There are side benefits too. For one thing, if you’re working remotely, a person’s meeting schedule can be a better guide to their “presence” than whether or not they’re logged into a a chat program. It’s pretty much inevitable that once a day, I’ll have to tell a fellow VentureBeat writer on GChat that no, I can’t edit their story right now, because I’m busy on a phone call or in a meeting. Also, since TimeBridge integrates with Microsoft Outlook, Google Calendar, and Apple’s iCal, different team members can use different calendaring services and still coordinate.

Before this announcement, Nelken says there were three “legs” to the San Francisco startup’s product: sharing your availability, setting up meetings (including a time broker that lets you offer multiple appointments to multiple contacts on a first-come, first-served basis), and aiding those meetings with conference calling and web meetings.
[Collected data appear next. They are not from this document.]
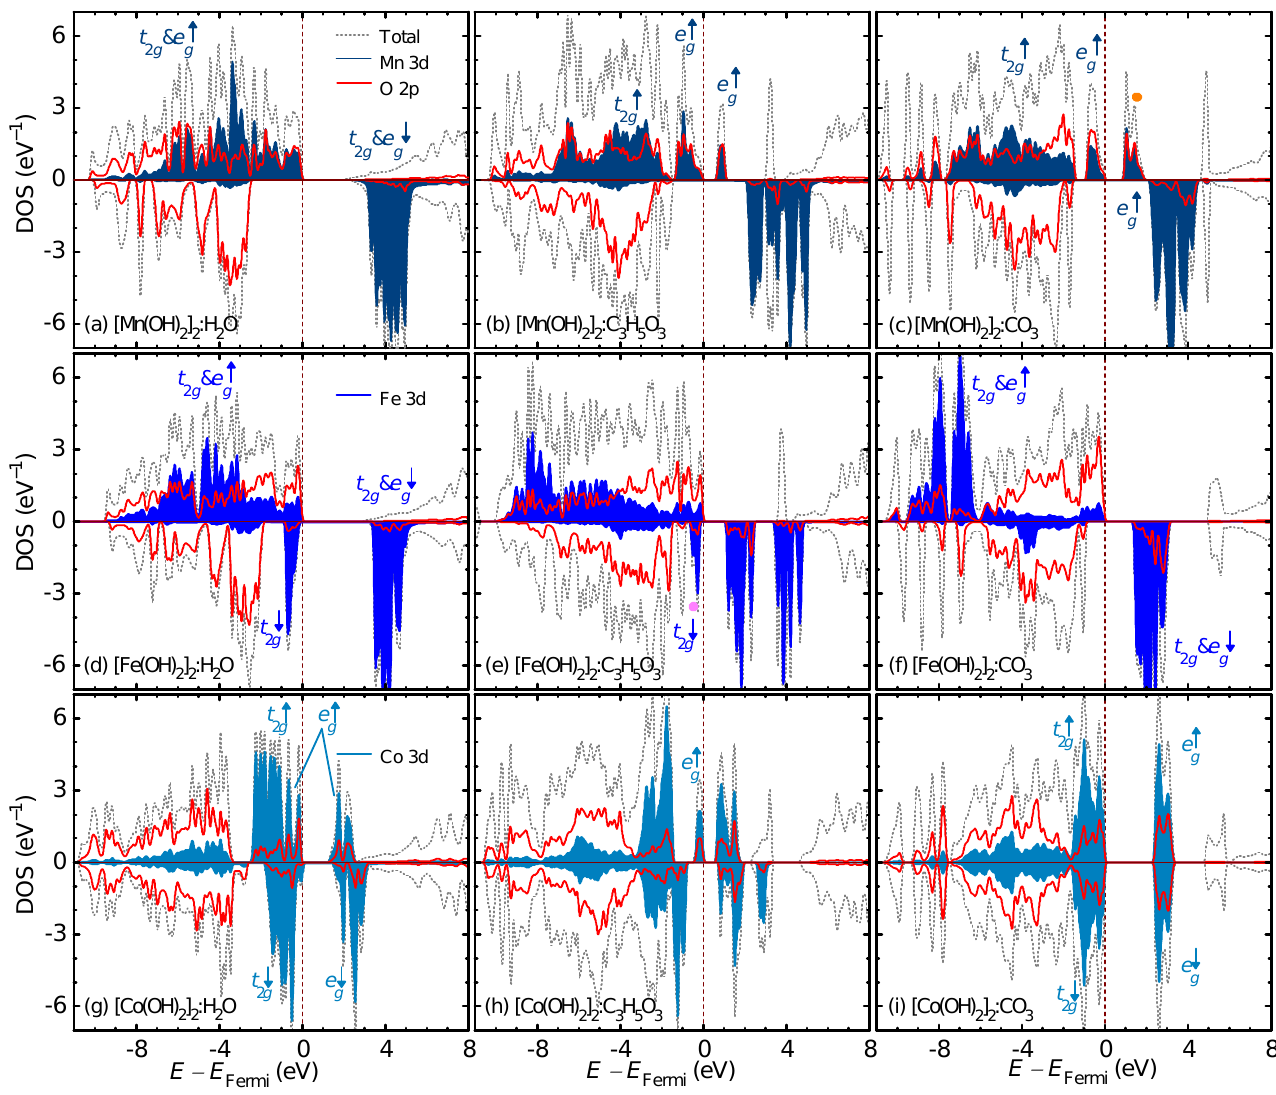
Figure 3. Total and partial density of state of the intercalated layered double hydroxide compounds. The upper row of ( a – c ) corresponds to the Mn-based compounds. The middle row of ( d – f ) corre- sponds to the Fe-based compounds. The lower row of ( g – i ) corresponds to the Co-based compounds. The first, second, and third columns correspond to H 2 O, C 3 H 5 O 3 , and CO 3 intercalation. The 3d partial density of states of different TM ions is shown in various shades of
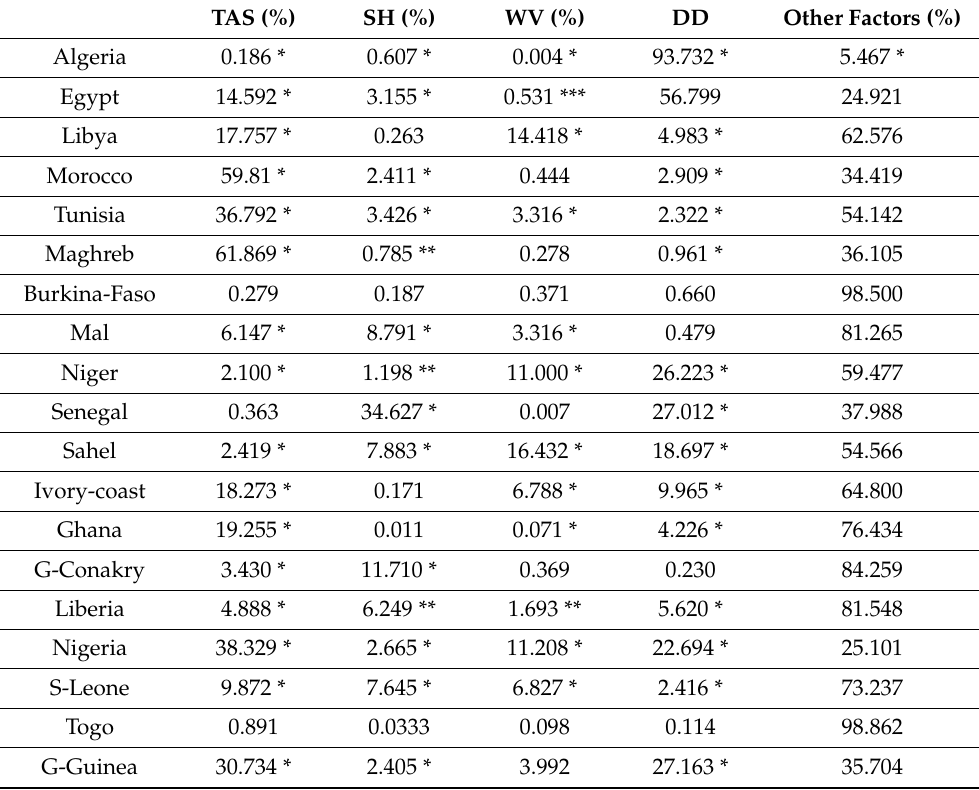
Table 1. Summary of the values of the percentage of variance explained in Figure 8. Contributions with a significant statistic at 99% are indicated by **, significant at 95% by *. TAS ( ◦ C), SH (g/kg), and WV (g/kg) represent the temperature, specific humidity, and water vapor climate variables, respectively. At the same time, “DDT” and “Other factors” refer respectively to the dynamics of the disease transmission (DDT) and the non-climatic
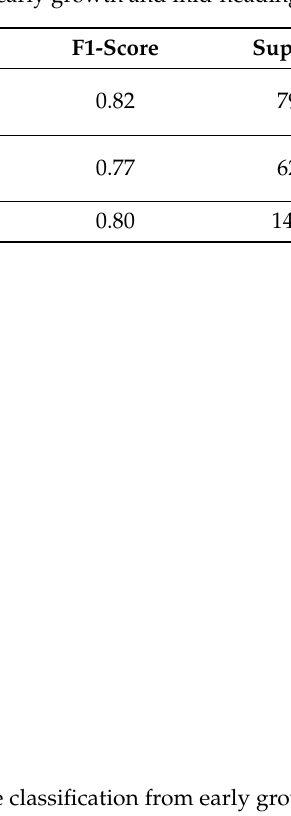
Figure 25. The confusion matrix of the cabbage growth stage classification from early growth and mid-heading stages.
The first two features prompted VentureBeat writer Chris Morrison to say TimeBridge “shines with simplicity,” while the third is the company’s main source of revenue. (It plans to charge for web meetings and premium conference services.) The groups feature adds a fourth leg to the product.

Aside from a dip in December (when business slows for the holidays), TimeBridge has continued growing, Nelken adds. After all, it’s a tool that makes people more efficient with limited resources. Alas, Nelken couldn’t say whether TimeBridge has ever replaced a living, breathing personal assistant.

When we last covered TimeBridge, it had raised a $6 million first round of funding. Nelken says the company has raised another round since then but hasn’t announced the amount yet. Competitors include Tungle and Presdo.